Stored data entries:
## Begin

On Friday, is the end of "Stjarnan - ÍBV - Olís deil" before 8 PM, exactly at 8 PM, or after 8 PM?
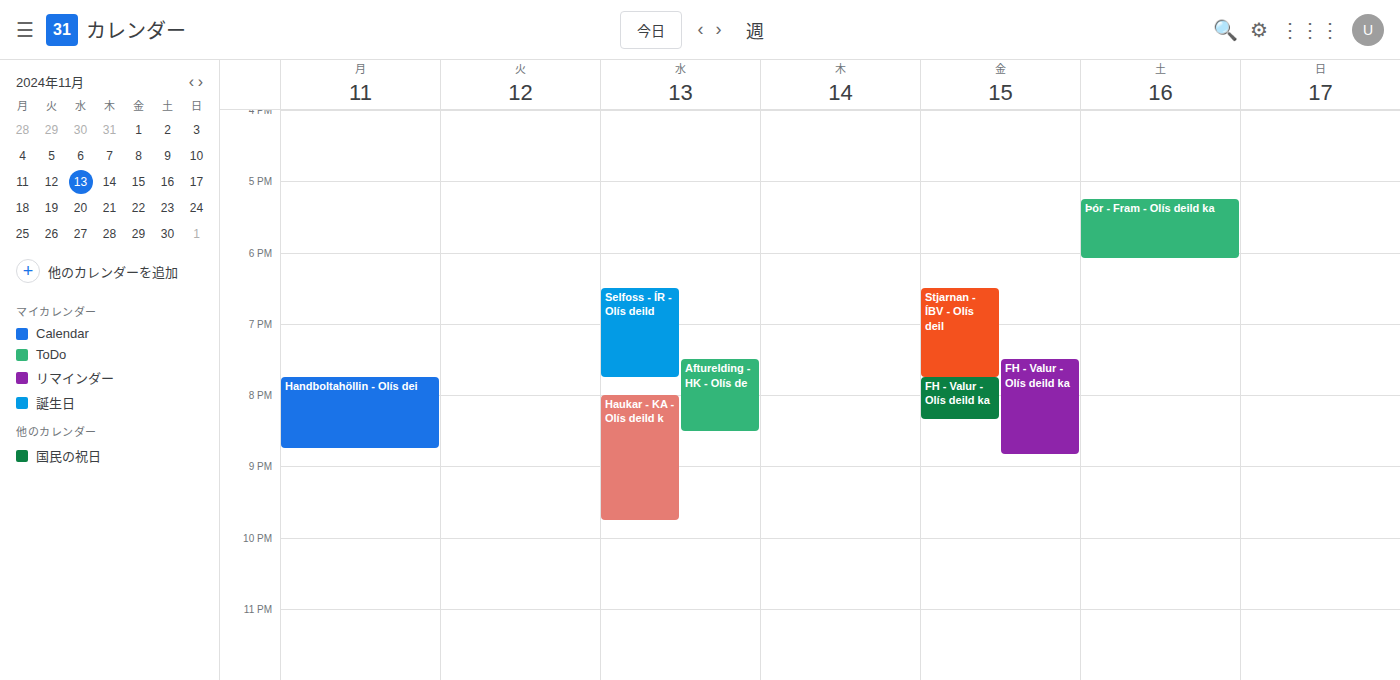
7:45 PM -- before 8 PM, 15 minutes above the 8 PM line.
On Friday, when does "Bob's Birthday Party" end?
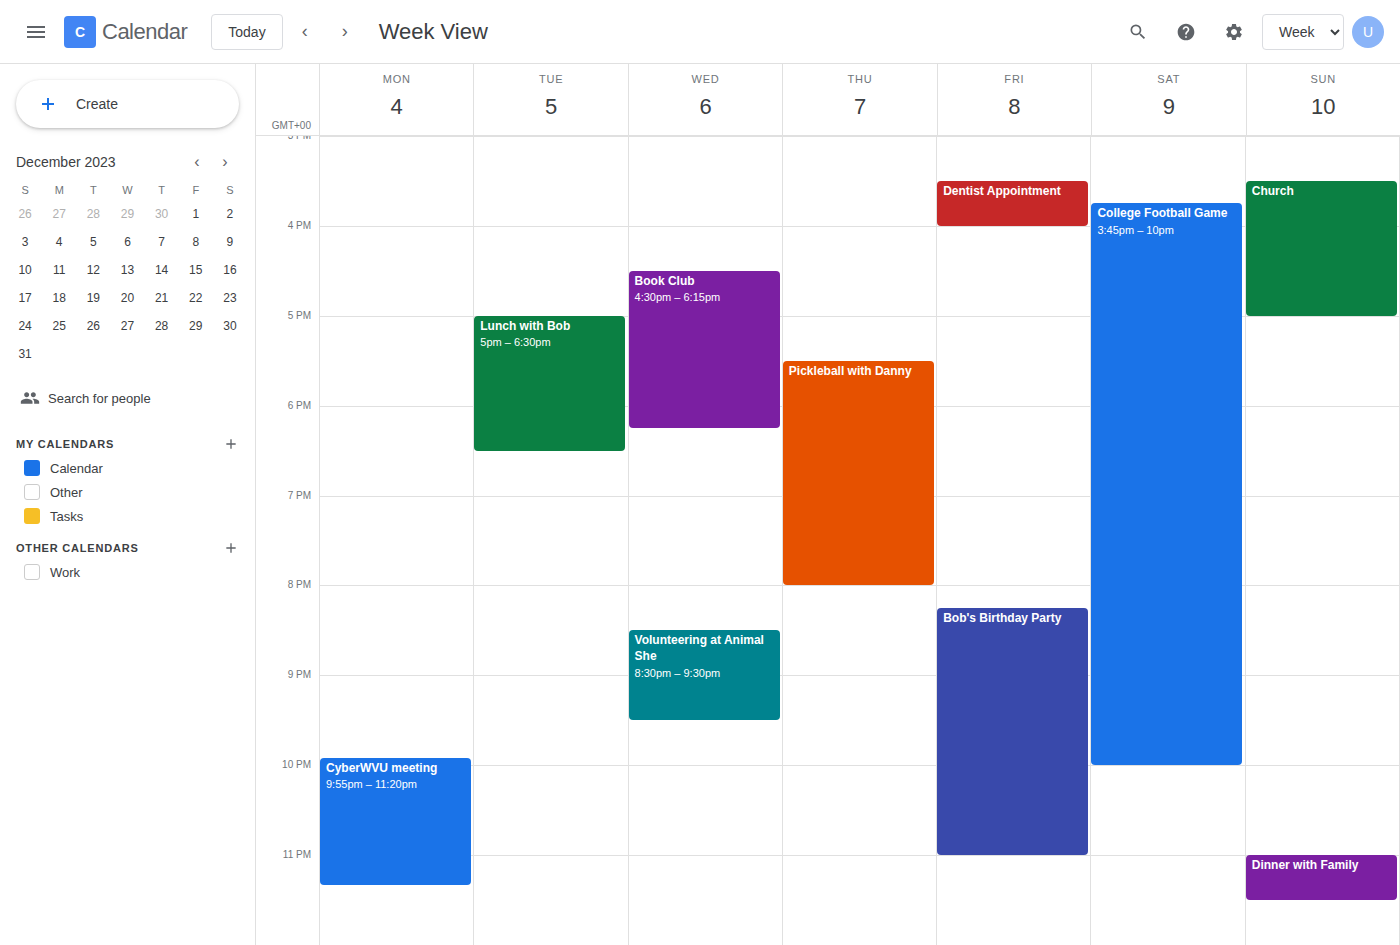
11:00 PM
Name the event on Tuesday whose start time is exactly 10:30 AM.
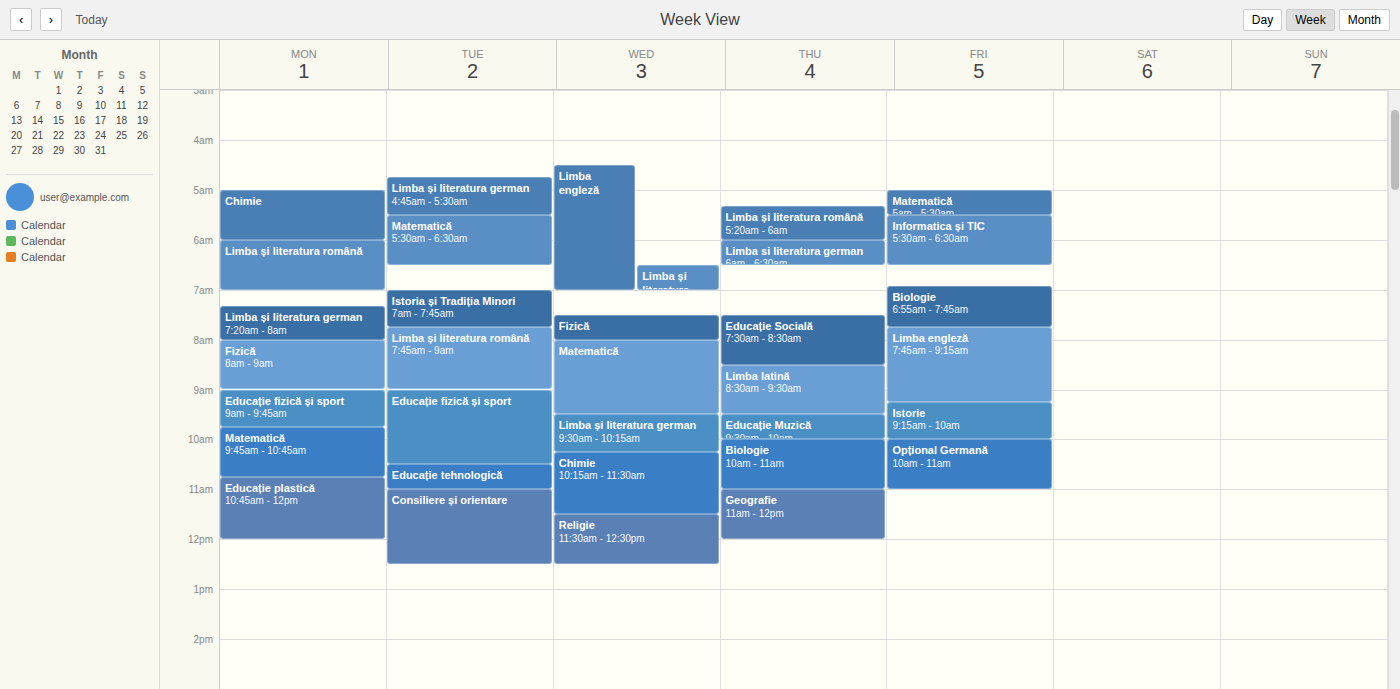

## End

- _Set exercise_:
Return all of the records above word for word, leaving out the pictures.

- _Right answer_:
On Friday, is the end of "Stjarnan - ÍBV - Olís deil" before 8 PM, exactly at 8 PM, or after 8 PM?
7:45 PM -- before 8 PM, 15 minutes above the 8 PM line.
On Friday, when does "Bob's Birthday Party" end?
11:00 PM
Name the event on Tuesday whose start time is exactly 10:30 AM.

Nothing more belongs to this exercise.